● Teks Kutipan
.....

TRIBUNNEWS.COM - Proses penahanan I Wayan Agus Suartama alias Agus Buntung diwarnai tangisan dari keluarga.
Agus yang berstatus tersangka pelecehan seksual akan menjalani penahanan selama 20 hari kedepan mulai Kamis (9/1/2025).
Saat berada di Lapas Kelas IIA Kuripan, Kabupaten Lombok Barat, Nusa Tenggara Barat (NTB), Agus meminta jaksa menjadikannya tahanan rumah.
Agus mengaku tak dapat melakukan aktivitas sendiri dan perlu bantuan orang lain.
"Saya mohon pak biar saya di rumah, karena saya tidak biasa, ini saja terus terang saya tahan kencing," ucap Agus sambil menangis di hadapan Kepala Kejaksaan Negeri Mataram, Ivan Jaka.
Penyandang tunadaksa tersebut membantah melakukan pelecehan ke mahasiswi.
"Kebenaran pasti akan terungkap, kebenaran pasti akan terungkap," imbuhnya, dikutip dari TribunLombok.com.
Ibu Agus, Ni Gusti Ayu Ari Padni tak kuat melihat anaknya terus menangis meminta dibebaskan.

.....

● Deskripsi Soal
Teruskan berita tentang penahanan Agus Buntung di atas, mulai setelah kalimat terakhir yang ditampilkan.

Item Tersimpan
.....

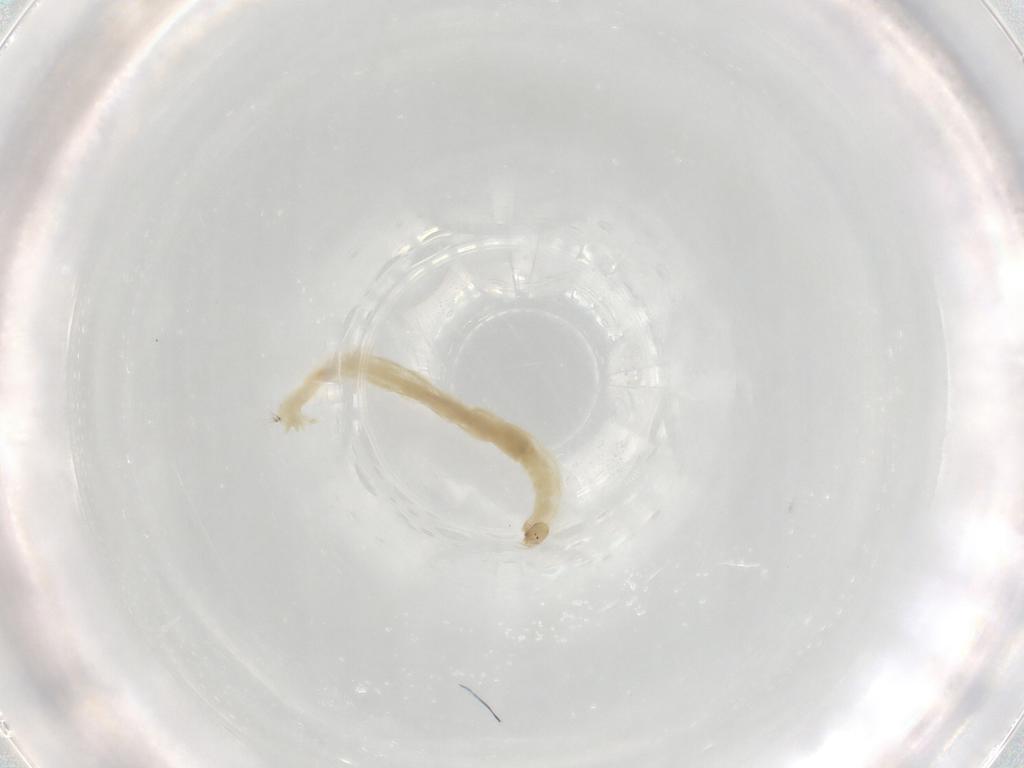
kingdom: Animalia
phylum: Arthropoda
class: Insecta
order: Diptera
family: Chironomidae
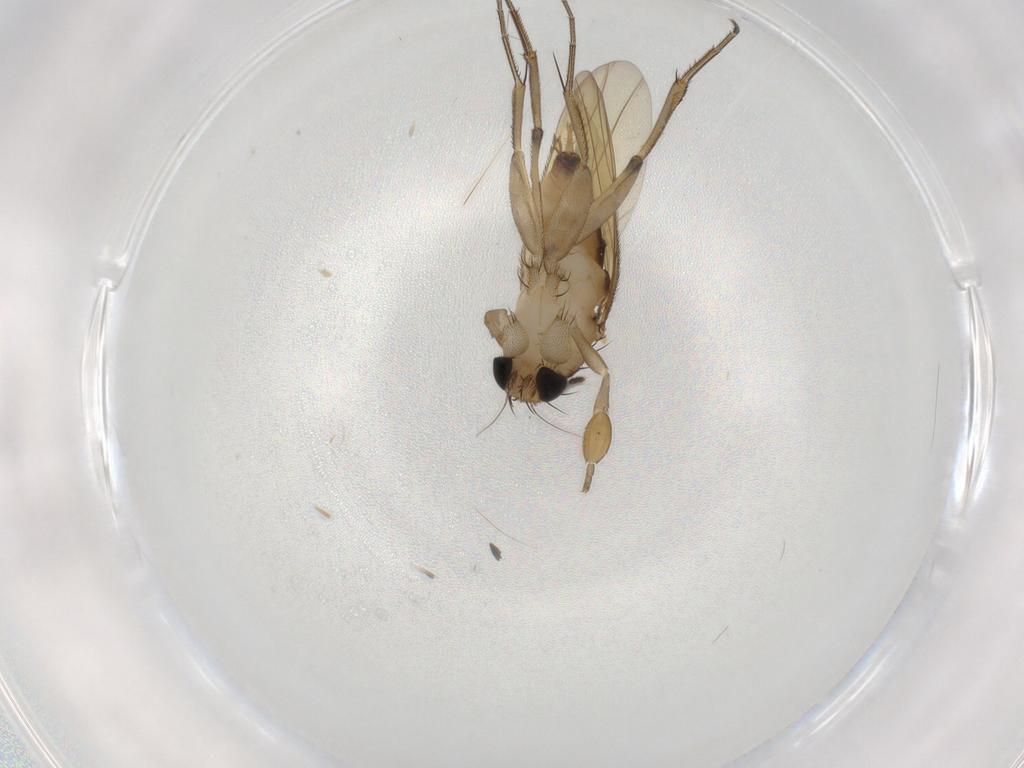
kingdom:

.....

● Kunci Jawaban
Ia khawatir dengan kondisi Agus yang tak memiliki kedua tangan dan harus menjalani masa tahanan.
"Tidak bisa sendiri, mau cebok mau apa, kalau dia normal saya lepas," tuturnya.
Hal senada diungkapkan kuasa hukum Agus, Kurniadi yang menganggap penahanan Agus melanggar hak asasi manusia (HAM).
"Tadi teriak-teriak di dalam itu merupakan dampak psikologis, Agus ini membayangkan sejak lahir sampai sekarang bergantung dengan ibunya," tegasnya.
Kurniadi telah mengajukan permohonan agar Agus kembali dijadikan tahanan rumah.
"Pelaku ini penyandang disabilitas harus dilakukan perhatian khusus, jangan ujug-ujug tanpa dasar yang jelas melakukan penahan rutan," katanya.
Agus yang tak memiliki tangan ditempatkan di ruang khusus Lapas Kelas IIA Kuripan Kabupaten Lombok Barat.
Kepala Kejari Mataram, Ivan Jaka, mengatakan Agus akan mendapat tenaga pendamping selama menjalani masa tahanan.
Meski Agus berstatus penyandang disabilitas, namun penahanan Agus sudah memenuhi aspek hasil visum, psikolog forensik hingga psikolog kriminal.
"Yang bersangkutan terpenuhi syarat objektif dan perbuatannya," katanya, dikutip dari TribunLombok.com.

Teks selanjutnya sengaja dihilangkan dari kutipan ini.